- [Supplied records]:
===
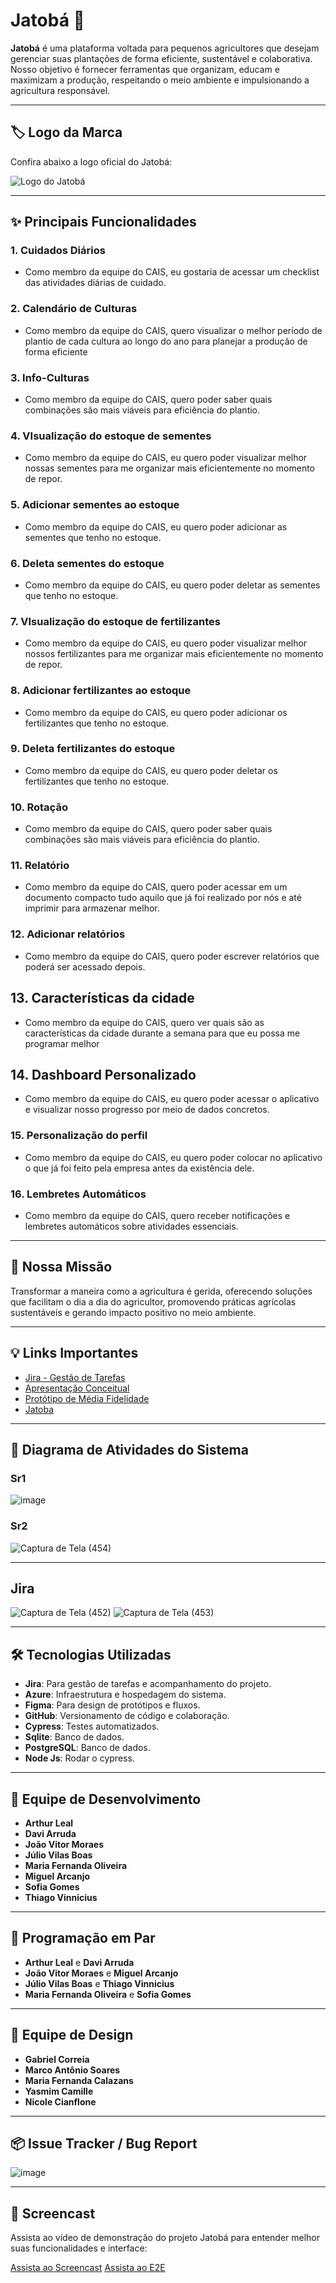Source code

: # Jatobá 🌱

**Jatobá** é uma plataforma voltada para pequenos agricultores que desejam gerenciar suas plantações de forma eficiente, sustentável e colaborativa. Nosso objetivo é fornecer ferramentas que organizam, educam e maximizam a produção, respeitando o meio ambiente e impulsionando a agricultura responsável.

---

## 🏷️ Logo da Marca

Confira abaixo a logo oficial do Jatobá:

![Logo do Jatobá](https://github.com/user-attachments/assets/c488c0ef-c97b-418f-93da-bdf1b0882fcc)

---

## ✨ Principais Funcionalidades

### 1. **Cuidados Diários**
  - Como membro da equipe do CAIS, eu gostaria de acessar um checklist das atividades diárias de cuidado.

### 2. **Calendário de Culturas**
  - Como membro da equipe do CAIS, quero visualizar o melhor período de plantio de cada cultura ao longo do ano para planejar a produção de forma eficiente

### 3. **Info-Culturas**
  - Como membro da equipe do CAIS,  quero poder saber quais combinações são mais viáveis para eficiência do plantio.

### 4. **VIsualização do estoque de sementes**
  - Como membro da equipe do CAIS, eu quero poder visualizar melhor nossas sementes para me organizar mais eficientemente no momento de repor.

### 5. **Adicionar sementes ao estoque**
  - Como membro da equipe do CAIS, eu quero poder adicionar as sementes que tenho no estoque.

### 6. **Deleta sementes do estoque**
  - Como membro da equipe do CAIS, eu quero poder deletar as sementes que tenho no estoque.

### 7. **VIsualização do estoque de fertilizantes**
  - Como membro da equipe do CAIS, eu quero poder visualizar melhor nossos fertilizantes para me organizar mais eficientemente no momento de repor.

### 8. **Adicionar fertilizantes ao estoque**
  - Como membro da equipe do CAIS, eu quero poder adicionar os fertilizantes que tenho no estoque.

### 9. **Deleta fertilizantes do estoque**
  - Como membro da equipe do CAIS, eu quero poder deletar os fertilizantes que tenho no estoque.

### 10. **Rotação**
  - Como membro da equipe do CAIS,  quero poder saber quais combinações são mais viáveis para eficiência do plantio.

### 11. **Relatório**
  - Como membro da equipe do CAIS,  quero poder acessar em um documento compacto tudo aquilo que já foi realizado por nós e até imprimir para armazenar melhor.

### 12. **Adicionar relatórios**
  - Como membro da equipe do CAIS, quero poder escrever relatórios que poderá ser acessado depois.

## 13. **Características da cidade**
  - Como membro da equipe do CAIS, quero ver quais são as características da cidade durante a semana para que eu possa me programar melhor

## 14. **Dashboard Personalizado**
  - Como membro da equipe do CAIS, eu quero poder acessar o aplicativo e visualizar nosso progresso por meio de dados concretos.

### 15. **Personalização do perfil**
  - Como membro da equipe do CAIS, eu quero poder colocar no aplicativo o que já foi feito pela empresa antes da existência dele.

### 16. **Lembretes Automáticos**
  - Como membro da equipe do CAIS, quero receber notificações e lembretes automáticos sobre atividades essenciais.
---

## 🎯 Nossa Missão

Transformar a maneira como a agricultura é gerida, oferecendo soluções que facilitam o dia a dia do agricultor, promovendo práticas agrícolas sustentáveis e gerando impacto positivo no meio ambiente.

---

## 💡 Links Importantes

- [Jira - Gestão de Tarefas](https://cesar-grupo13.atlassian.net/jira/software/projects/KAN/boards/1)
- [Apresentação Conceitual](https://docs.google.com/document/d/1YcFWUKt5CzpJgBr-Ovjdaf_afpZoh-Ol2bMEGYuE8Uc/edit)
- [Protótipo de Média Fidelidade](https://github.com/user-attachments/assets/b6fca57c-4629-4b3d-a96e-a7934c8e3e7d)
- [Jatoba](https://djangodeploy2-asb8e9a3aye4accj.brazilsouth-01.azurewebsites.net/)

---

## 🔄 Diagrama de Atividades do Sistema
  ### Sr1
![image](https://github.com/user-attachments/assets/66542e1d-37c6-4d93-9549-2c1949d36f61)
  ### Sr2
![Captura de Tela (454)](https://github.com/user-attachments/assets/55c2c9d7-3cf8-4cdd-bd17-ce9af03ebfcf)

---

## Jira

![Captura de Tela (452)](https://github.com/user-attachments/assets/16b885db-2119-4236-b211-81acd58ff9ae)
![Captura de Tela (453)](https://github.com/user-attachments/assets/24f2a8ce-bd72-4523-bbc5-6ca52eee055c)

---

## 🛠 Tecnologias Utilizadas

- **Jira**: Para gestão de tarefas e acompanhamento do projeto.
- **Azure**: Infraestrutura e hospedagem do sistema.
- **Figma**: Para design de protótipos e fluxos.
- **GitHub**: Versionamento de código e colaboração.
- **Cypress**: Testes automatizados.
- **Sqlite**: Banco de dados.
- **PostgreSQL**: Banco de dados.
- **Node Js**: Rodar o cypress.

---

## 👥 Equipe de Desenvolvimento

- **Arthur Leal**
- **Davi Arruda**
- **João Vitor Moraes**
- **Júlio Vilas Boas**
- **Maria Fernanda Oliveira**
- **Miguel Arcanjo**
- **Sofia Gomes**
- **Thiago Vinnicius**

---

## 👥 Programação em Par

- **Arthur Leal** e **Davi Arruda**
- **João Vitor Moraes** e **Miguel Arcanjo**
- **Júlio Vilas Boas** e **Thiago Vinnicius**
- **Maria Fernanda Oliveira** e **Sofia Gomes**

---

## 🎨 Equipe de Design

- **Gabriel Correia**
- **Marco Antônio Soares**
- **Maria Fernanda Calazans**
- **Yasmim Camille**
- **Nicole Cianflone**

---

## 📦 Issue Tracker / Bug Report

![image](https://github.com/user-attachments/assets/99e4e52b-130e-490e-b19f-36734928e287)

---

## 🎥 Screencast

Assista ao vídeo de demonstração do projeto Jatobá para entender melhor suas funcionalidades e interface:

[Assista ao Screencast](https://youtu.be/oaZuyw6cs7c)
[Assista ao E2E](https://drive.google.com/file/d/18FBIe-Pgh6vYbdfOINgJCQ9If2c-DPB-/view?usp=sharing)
===
- [Work item]:
Word for word, give the listing above again, but drop any pictures.

- [Result of this task]:
Source code

: # Jatobá 🌱

**Jatobá** é uma plataforma voltada para pequenos agricultores que desejam gerenciar suas plantações de forma eficiente, sustentável e colaborativa. Nosso objetivo é fornecer ferramentas que organizam, educam e maximizam a produção, respeitando o meio ambiente e impulsionando a agricultura responsável.

---

## 🏷️ Logo da Marca

Confira abaixo a logo oficial do Jatobá:

![Logo do Jatobá](https://github.com/user-attachments/assets/c488c0ef-c97b-418f-93da-bdf1b0882fcc)

---

## ✨ Principais Funcionalidades

### 1. **Cuidados Diários**
  - Como membro da equipe do CAIS, eu gostaria de acessar um checklist das atividades diárias de cuidado.

### 2. **Calendário de Culturas**
  - Como membro da equipe do CAIS, quero visualizar o melhor período de plantio de cada cultura ao longo do ano para planejar a produção de forma eficiente

### 3. **Info-Culturas**
  - Como membro da equipe do CAIS,  quero poder saber quais combinações são mais viáveis para eficiência do plantio.

### 4. **VIsualização do estoque de sementes**
  - Como membro da equipe do CAIS, eu quero poder visualizar melhor nossas sementes para me organizar mais eficientemente no momento de repor.

### 5. **Adicionar sementes ao estoque**
  - Como membro da equipe do CAIS, eu quero poder adicionar as sementes que tenho no estoque.

### 6. **Deleta sementes do estoque**
  - Como membro da equipe do CAIS, eu quero poder deletar as sementes que tenho no estoque.

### 7. **VIsualização do estoque de fertilizantes**
  - Como membro da equipe do CAIS, eu quero poder visualizar melhor nossos fertilizantes para me organizar mais eficientemente no momento de repor.

### 8. **Adicionar fertilizantes ao estoque**
  - Como membro da equipe do CAIS, eu quero poder adicionar os fertilizantes que tenho no estoque.

### 9. **Deleta fertilizantes do estoque**
  - Como membro da equipe do CAIS, eu quero poder deletar os fertilizantes que tenho no estoque.

### 10. **Rotação**
  - Como membro da equipe do CAIS,  quero poder saber quais combinações são mais viáveis para eficiência do plantio.

### 11. **Relatório**
  - Como membro da equipe do CAIS,  quero poder acessar em um documento compacto tudo aquilo que já foi realizado por nós e até imprimir para armazenar melhor.

### 12. **Adicionar relatórios**
  - Como membro da equipe do CAIS, quero poder escrever relatórios que poderá ser acessado depois.

## 13. **Características da cidade**
  - Como membro da equipe do CAIS, quero ver quais são as características da cidade durante a semana para que eu possa me programar melhor

## 14. **Dashboard Personalizado**
  - Como membro da equipe do CAIS, eu quero poder acessar o aplicativo e visualizar nosso progresso por meio de dados concretos.

### 15. **Personalização do perfil**
  - Como membro da equipe do CAIS, eu quero poder colocar no aplicativo o que já foi feito pela empresa antes da existência dele.

### 16. **Lembretes Automáticos**
  - Como membro da equipe do CAIS, quero receber notificações e lembretes automáticos sobre atividades essenciais.
---

## 🎯 Nossa Missão

Transformar a maneira como a agricultura é gerida, oferecendo soluções que facilitam o dia a dia do agricultor, promovendo práticas agrícolas sustentáveis e gerando impacto positivo no meio ambiente.

---

## 💡 Links Importantes

- [Jira - Gestão de Tarefas](https://cesar-grupo13.atlassian.net/jira/software/projects/KAN/boards/1)
- [Apresentação Conceitual](https://docs.google.com/document/d/1YcFWUKt5CzpJgBr-Ovjdaf_afpZoh-Ol2bMEGYuE8Uc/edit)
- [Protótipo de Média Fidelidade](https://github.com/user-attachments/assets/b6fca57c-4629-4b3d-a96e-a7934c8e3e7d)
- [Jatoba](https://djangodeploy2-asb8e9a3aye4accj.brazilsouth-01.azurewebsites.net/)

---

## 🔄 Diagrama de Atividades do Sistema
  ### Sr1
![image](https://github.com/user-attachments/assets/66542e1d-37c6-4d93-9549-2c1949d36f61)
  ### Sr2
![Captura de Tela (454)](https://github.com/user-attachments/assets/55c2c9d7-3cf8-4cdd-bd17-ce9af03ebfcf)

---

## Jira

![Captura de Tela (452)](https://github.com/user-attachments/assets/16b885db-2119-4236-b211-81acd58ff9ae)
![Captura de Tela (453)](https://github.com/user-attachments/assets/24f2a8ce-bd72-4523-bbc5-6ca52eee055c)

---

## 🛠 Tecnologias Utilizadas

- **Jira**: Para gestão de tarefas e acompanhamento do projeto.
- **Azure**: Infraestrutura e hospedagem do sistema.
- **Figma**: Para design de protótipos e fluxos.
- **GitHub**: Versionamento de código e colaboração.
- **Cypress**: Testes automatizados.
- **Sqlite**: Banco de dados.
- **PostgreSQL**: Banco de dados.
- **Node Js**: Rodar o cypress.

---

## 👥 Equipe de Desenvolvimento

- **Arthur Leal**
- **Davi Arruda**
- **João Vitor Moraes**
- **Júlio Vilas Boas**
- **Maria Fernanda Oliveira**
- **Miguel Arcanjo**
- **Sofia Gomes**
- **Thiago Vinnicius**

---

## 👥 Programação em Par

- **Arthur Leal** e **Davi Arruda**
- **João Vitor Moraes** e **Miguel Arcanjo**
- **Júlio Vilas Boas** e **Thiago Vinnicius**
- **Maria Fernanda Oliveira** e **Sofia Gomes**

---

## 🎨 Equipe de Design

- **Gabriel Correia**
- **Marco Antônio Soares**
- **Maria Fernanda Calazans**
- **Yasmim Camille**
- **Nicole Cianflone**

---

## 📦 Issue Tracker / Bug Report

![image](https://github.com/user-attachments/assets/99e4e52b-130e-490e-b19f-36734928e287)

---

## 🎥 Screencast

Assista ao vídeo de demonstração do projeto Jatobá para entender melhor suas funcionalidades e interface:

[Assista ao Screencast](https://youtu.be/oaZuyw6cs7c)
[Assista ao E2E](https://drive.google.com/file/d/18FBIe-Pgh6vYbdfOINgJCQ9If2c-DPB-/view?usp=sharing)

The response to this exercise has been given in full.